**WORK REQUEST**
A word-for-word copy of the data, pictures excluded, is what this task asks for.

-- MATERIAL SUPPLIED follows --

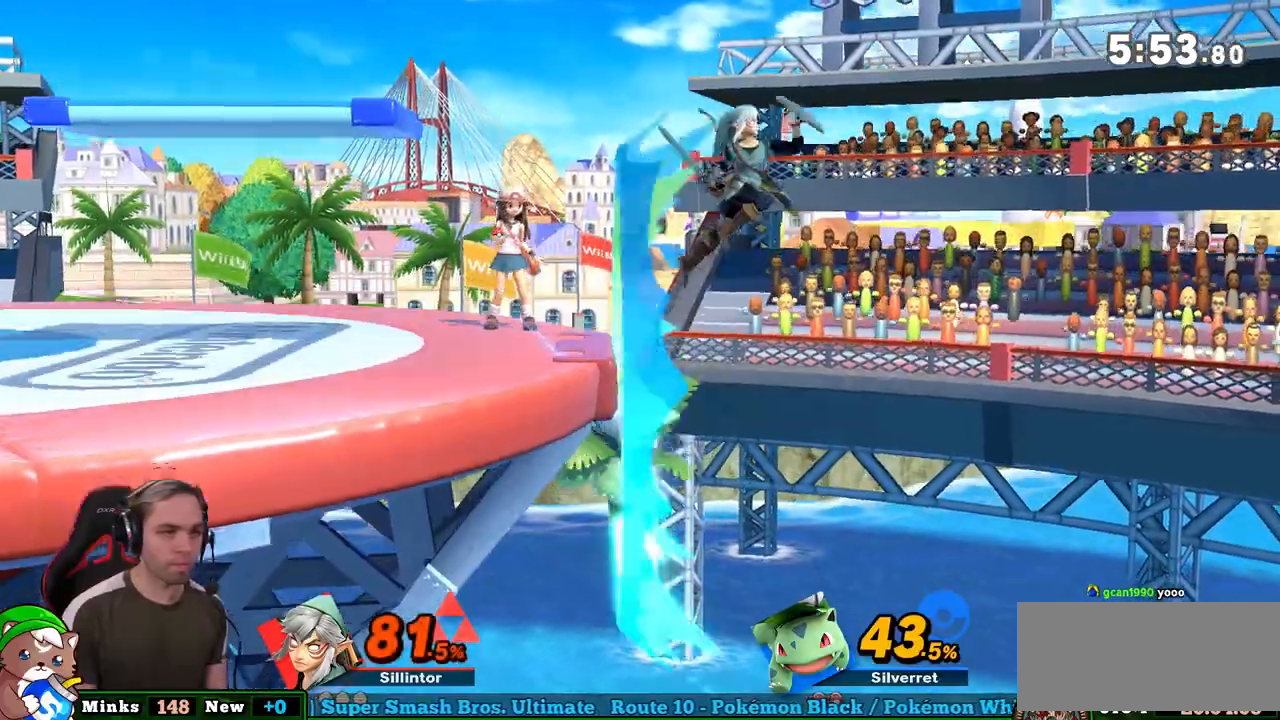
{"buttons": [], "left_stick": "left", "right_stick": "center", "events": [[283, "A", "down"], [433, "A", "up"]]}
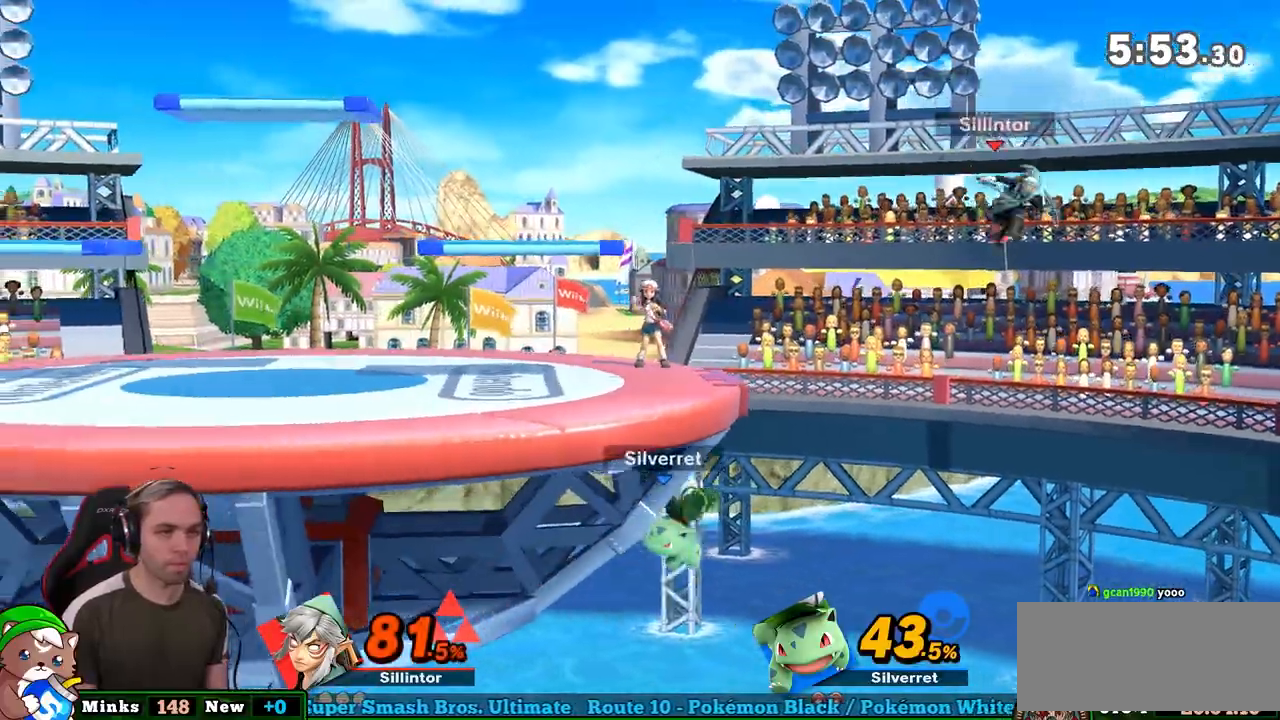
{"buttons": [], "left_stick": "left", "right_stick": "center", "events": []}
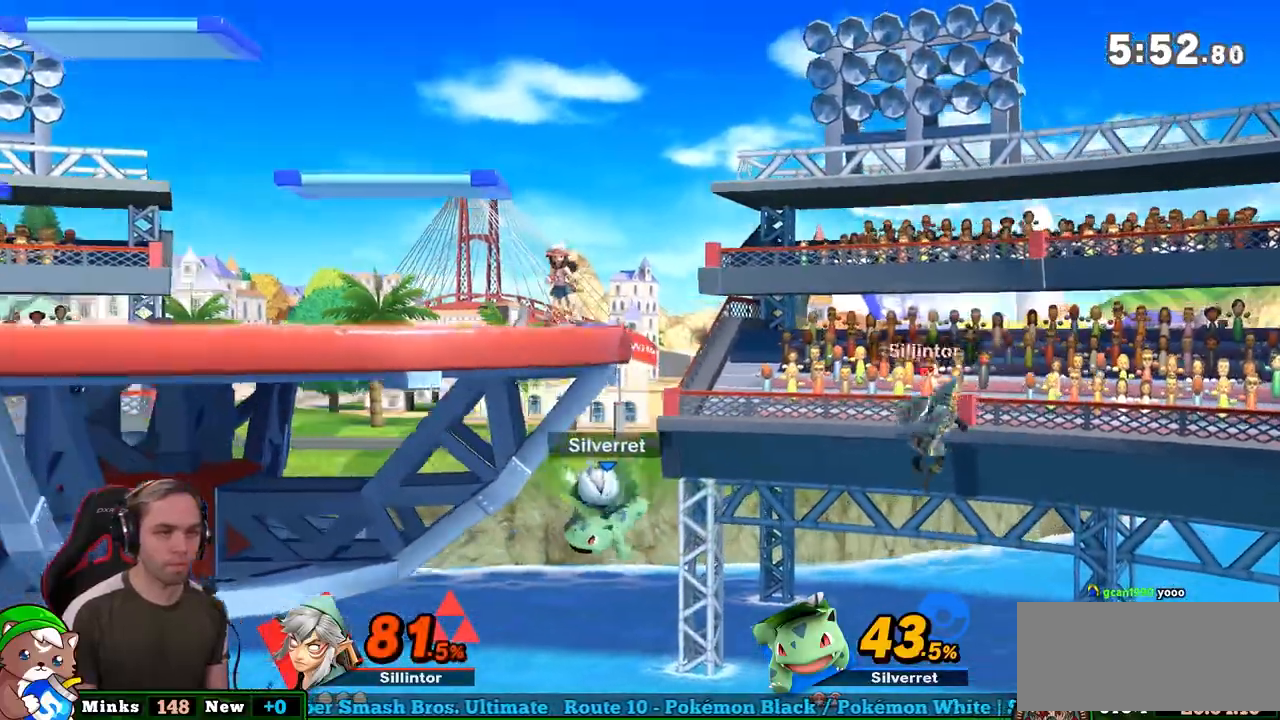
{"buttons": ["B"], "left_stick": "up-left", "right_stick": "center", "events": [[83, "left_stick", "up-left"], [217, "B", "down"]]}
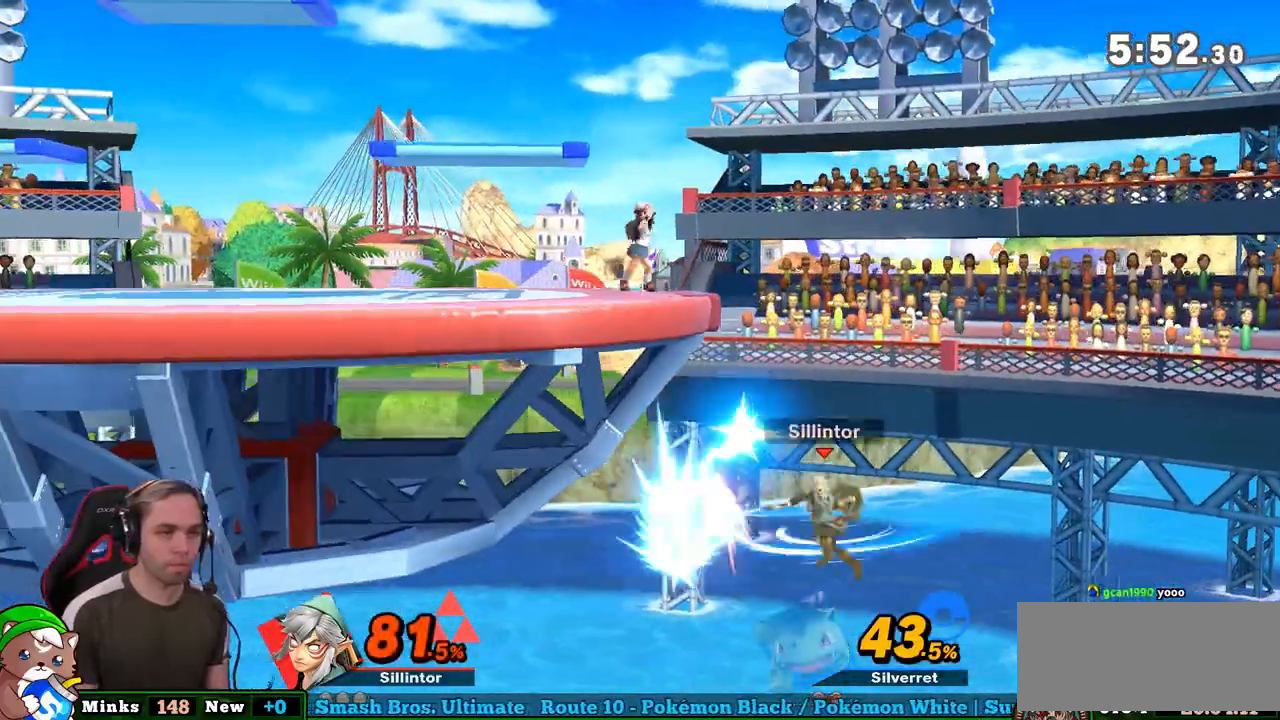
{"buttons": [], "left_stick": "down", "right_stick": "center", "events": [[67, "left_stick", "left"], [117, "B", "up"], [283, "left_stick", "center"], [500, "left_stick", "down"]]}
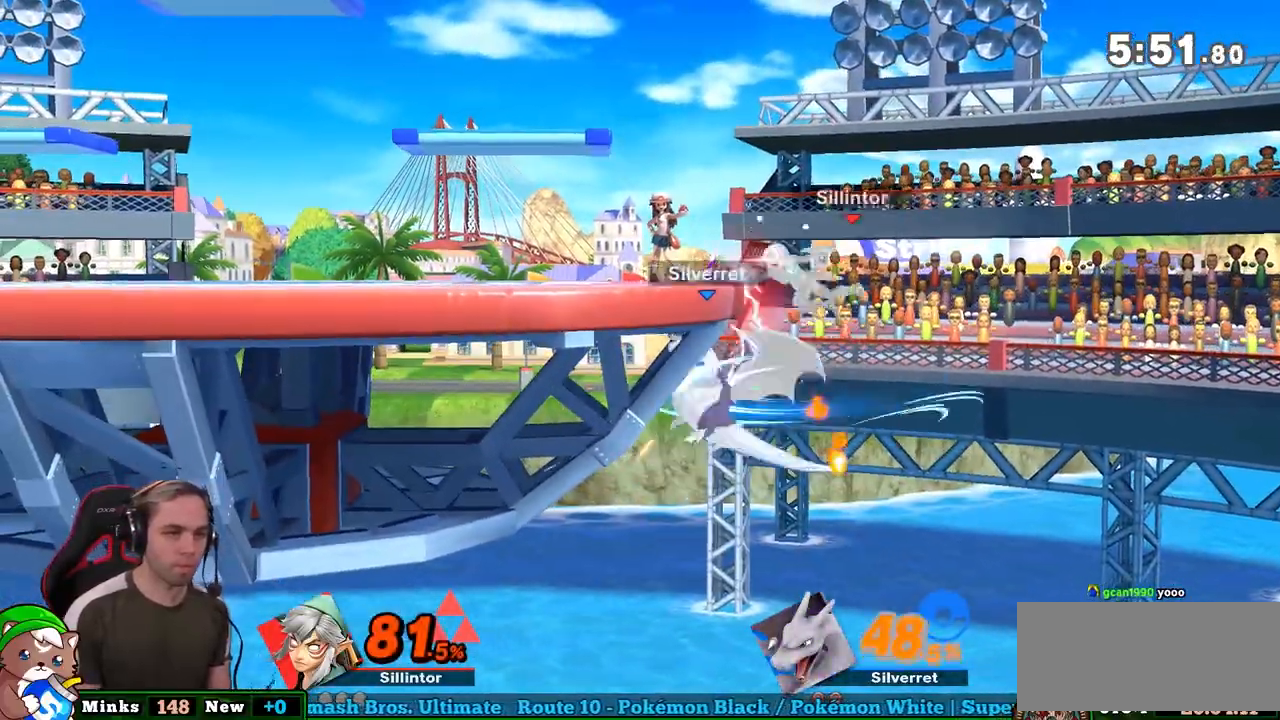
{"buttons": [], "left_stick": "center", "right_stick": "center", "events": [[133, "Y", "down"], [183, "A", "down"], [350, "A", "up"], [383, "Y", "up"], [400, "left_stick", "center"]]}
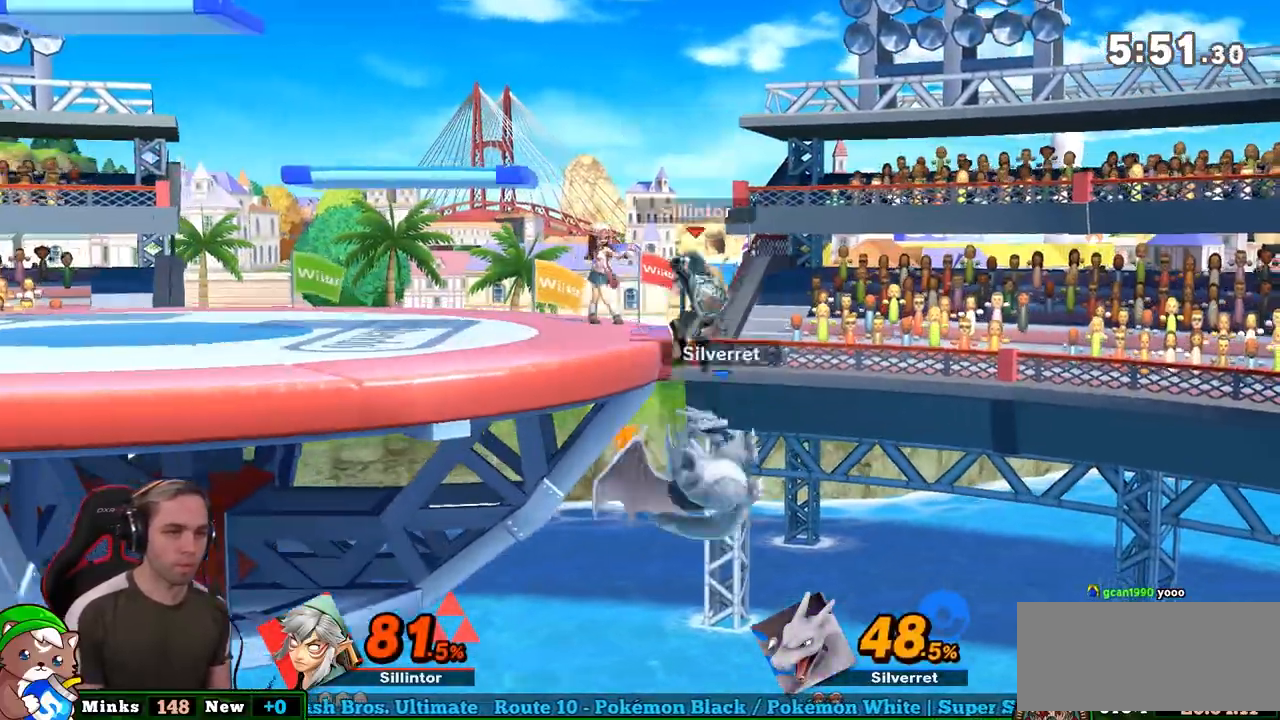
{"buttons": [], "left_stick": "down-left", "right_stick": "center", "events": [[217, "left_stick", "left"], [500, "left_stick", "down-left"]]}
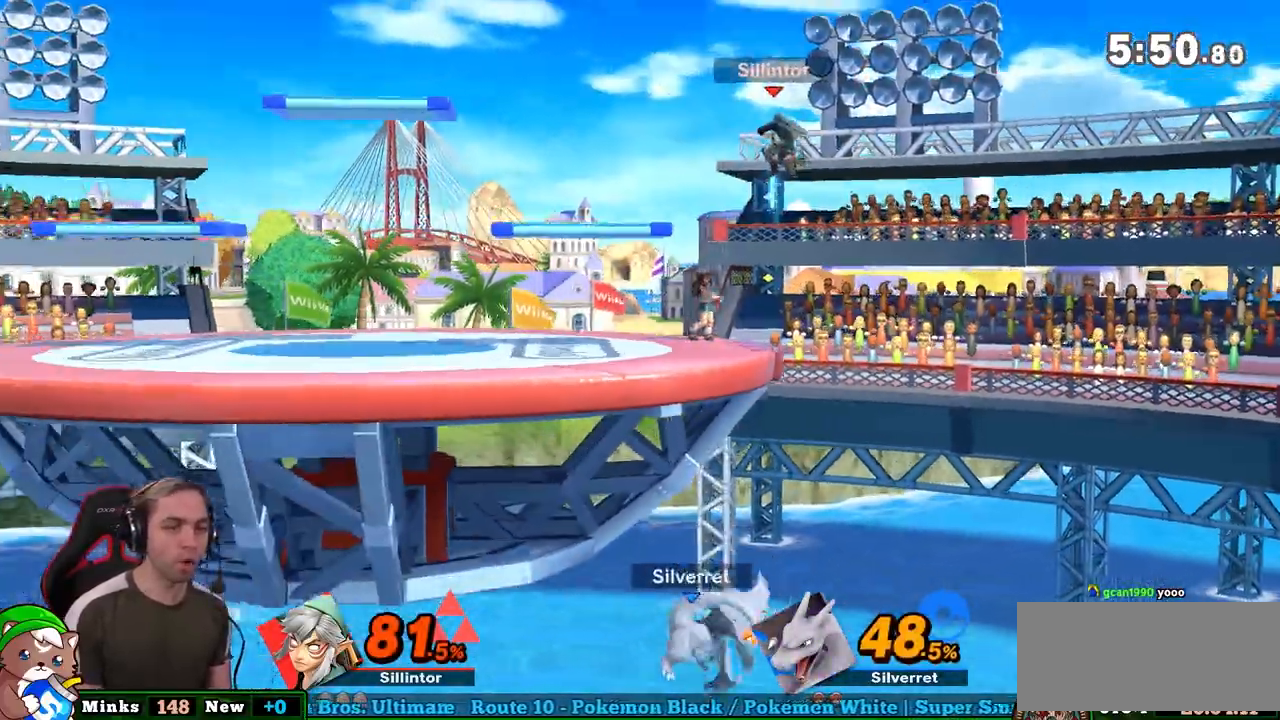
{"buttons": ["B"], "left_stick": "down", "right_stick": "center", "events": [[167, "left_stick", "center"], [400, "left_stick", "down"], [433, "B", "down"]]}
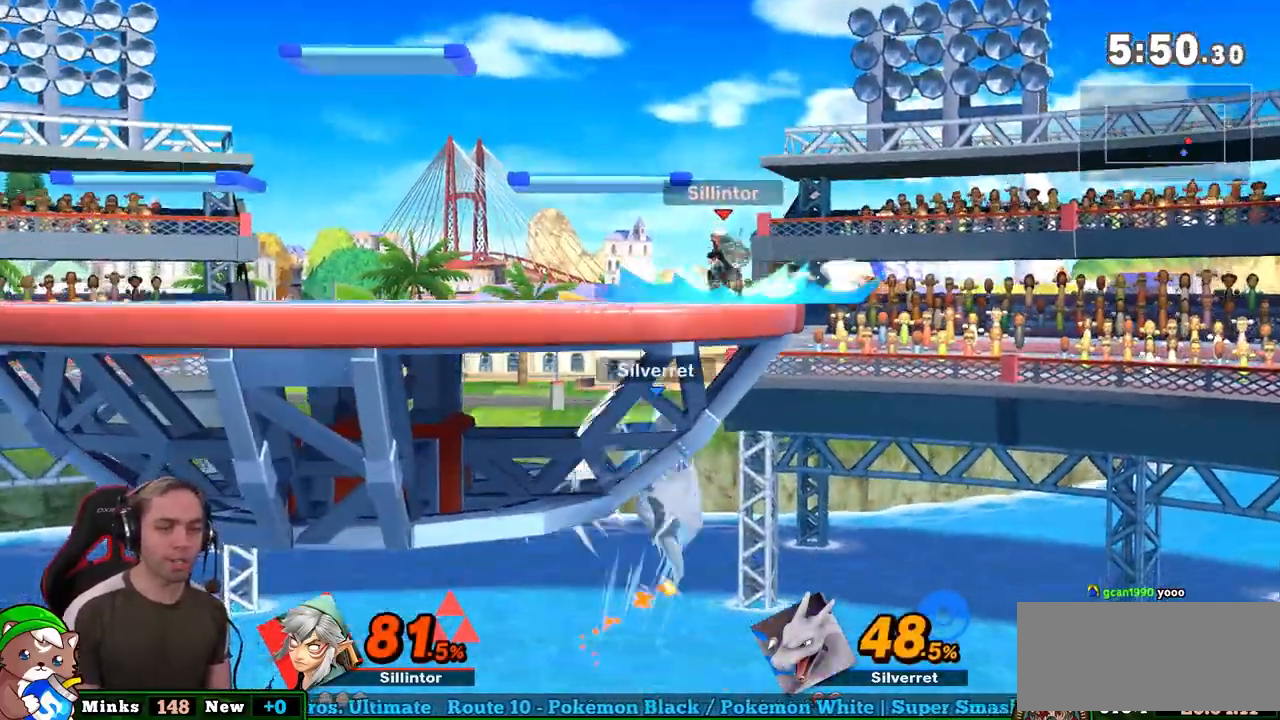
{"buttons": [], "left_stick": "center", "right_stick": "center", "events": [[33, "B", "up"], [100, "B", "down"], [150, "B", "up"], [250, "left_stick", "center"]]}
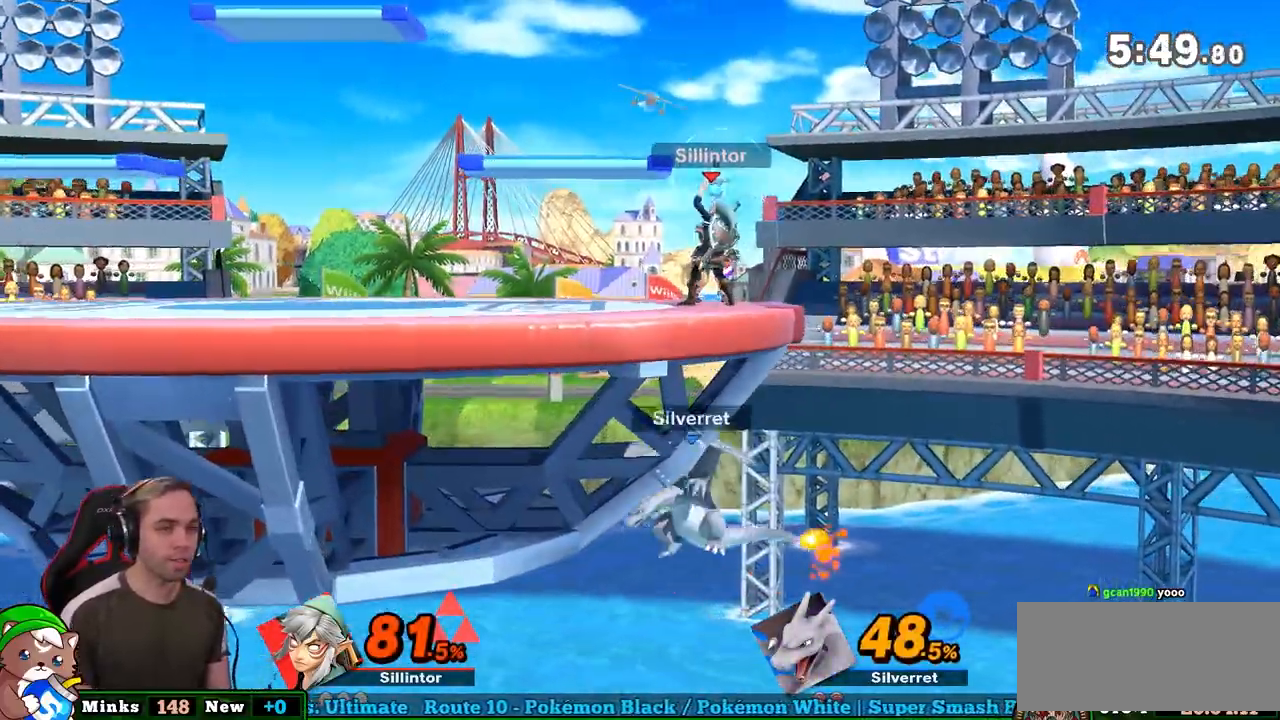
{"buttons": [], "left_stick": "center", "right_stick": "center", "events": [[67, "left_stick", "left"], [167, "left_stick", "center"], [217, "Y", "down"], [217, "left_stick", "left"], [283, "Y", "up"], [317, "left_stick", "center"], [400, "Z", "down"], [500, "Z", "up"]]}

-- MATERIAL SUPPLIED concluded --

**ANSWER TO THIS EXERCISE**
{"buttons": [], "left_stick": "left", "right_stick": "center", "events": [[283, "A", "down"], [433, "A", "up"]]}
{"buttons": [], "left_stick": "left", "right_stick": "center", "events": []}
{"buttons": ["B"], "left_stick": "up-left", "right_stick": "center", "events": [[83, "left_stick", "up-left"], [217, "B", "down"]]}
{"buttons": [], "left_stick": "down", "right_stick": "center", "events": [[67, "left_stick", "left"], [117, "B", "up"], [283, "left_stick", "center"], [500, "left_stick", "down"]]}
{"buttons": [], "left_stick": "center", "right_stick": "center", "events": [[133, "Y", "down"], [183, "A", "down"], [350, "A", "up"], [383, "Y", "up"], [400, "left_stick", "center"]]}
{"buttons": [], "left_stick": "down-left", "right_stick": "center", "events": [[217, "left_stick", "left"], [500, "left_stick", "down-left"]]}
{"buttons": ["B"], "left_stick": "down", "right_stick": "center", "events": [[167, "left_stick", "center"], [400, "left_stick", "down"], [433, "B", "down"]]}
{"buttons": [], "left_stick": "center", "right_stick": "center", "events": [[33, "B", "up"], [100, "B", "down"], [150, "B", "up"], [250, "left_stick", "center"]]}
{"buttons": [], "left_stick": "center", "right_stick": "center", "events": [[67, "left_stick", "left"], [167, "left_stick", "center"], [217, "Y", "down"], [217, "left_stick", "left"], [283, "Y", "up"], [317, "left_stick", "center"], [400, "Z", "down"], [500, "Z", "up"]]}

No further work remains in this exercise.